Yakınca Spor Salonunda kurulan Malatya 1.Ağır Ceza Mahkemesinde başlayan bugünkü oturumda ilk olarak 15 Temmuz'da 2. Ordu Komutanlığı Müşterek Plan Grubu Başkanlığında Plan Koordinasyon Şube Müdürü olarak görev yapan 7. Ana Jet Üssü 171. Filo Komutanlığında görevli Binbaşı Tuncay Öztürk savunma yaptı.
Öztürk 15 Temmuz gecesi evde bulunduğu esnada Filo Komutanı Metin Çivilibal'ın kendisini aradığını ve görev olduğunu belirterek üsse dönmesini istediğini söyledi. Bunun üzerine 7.Ana Jet Üs Komutanlığına döndüğünü belirten Öztürk, Eskişehir'de bulunan Birleşik Hava Herekat Merkezi (BHHM)'nin emri ile uçuş için 4 uçağın rule yaptığı ancak daha sonra gelen emir ile hangara geri döndüklerini savundu.
“Emre aykırı kalkan uçak yok”
İddianamede açık hatalar olduğunu ileri süren Öztürk, pistin araçlarla kapatılmış olması sebebi ile uçağı kaldıramadıkları suçlamasını kabul etmeyerek “Pist içerisinde bulunan araçlar nedeniyle uçakların kaldırılamadığı doğru değildir. BHHM'nin emri ile uçaklar kalkmayıp geri dönmüştür. Emre aykırı olarak kalkan hiçbir uçak olmamıştır. Emre aykırı bir durum yaşanmamıştır. İddianamede yer alan suçlar yoruma dayalıdır” diye konuştu.

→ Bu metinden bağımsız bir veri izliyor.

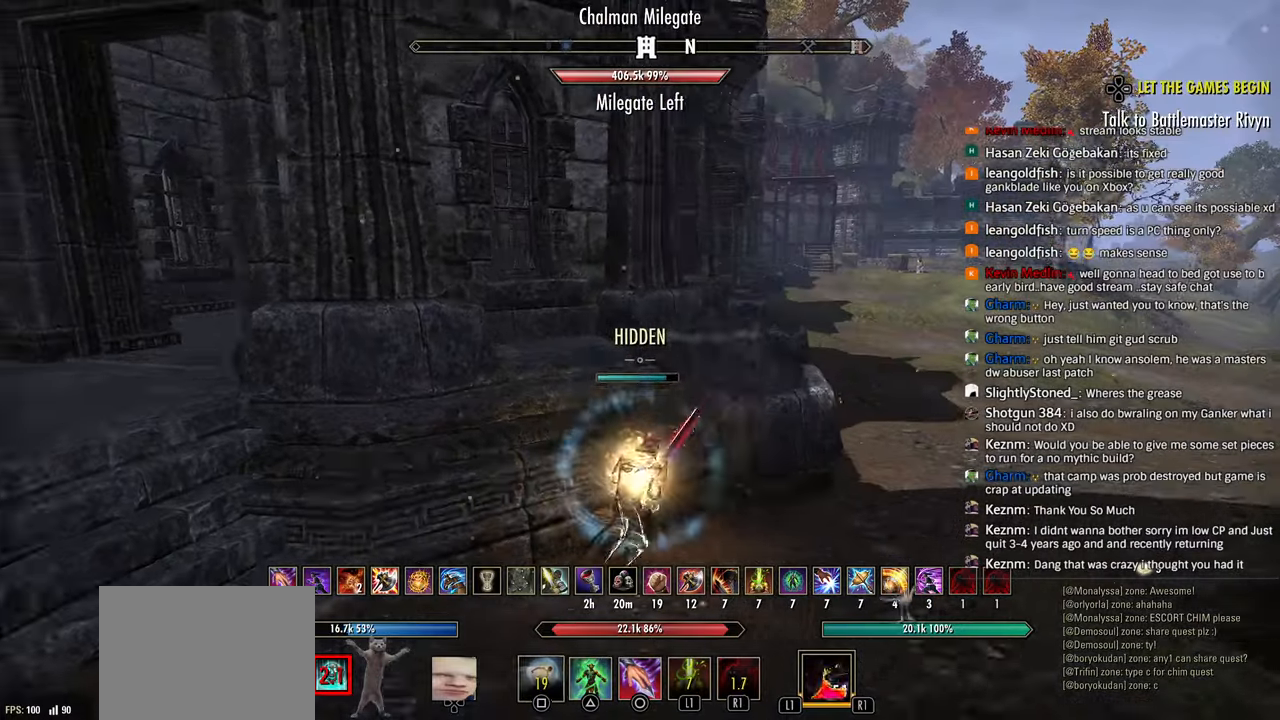
{"dt_ms": 500, "buttons": ["CIRCLE"], "left_stick": "up-right", "right_stick": "center", "events": [[17, "right_stick", "center"], [417, "CIRCLE", "down"]]}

Kendisinin de içerisinde yer aldığı 4 adet F4 savaş uçağının ana piste çıkması için o süreçte yeteri kadar alanın olduğunu da kaydeden Öztürk, “Bu teknik bir konudur kolaylıkla ispat edilebilir” dedi. Uçakların kalkmasına engel olan pistin kapalı olması değil BHMM'nin emri olduğunu ifade eden Öztürk, “İşlemediğim bir suçtan hem darbeci hem hain damgası vurulmuştur. TSK'dan ihraç edildim. Ben o gece ne kalkış yaptım ne bomba attım ne de darbeye destek oldum. Bu menfur darbe girişimi ile ilgili hiçbir bağlantım olmadığını belirterek beraatımı talep ediyorum” dedi.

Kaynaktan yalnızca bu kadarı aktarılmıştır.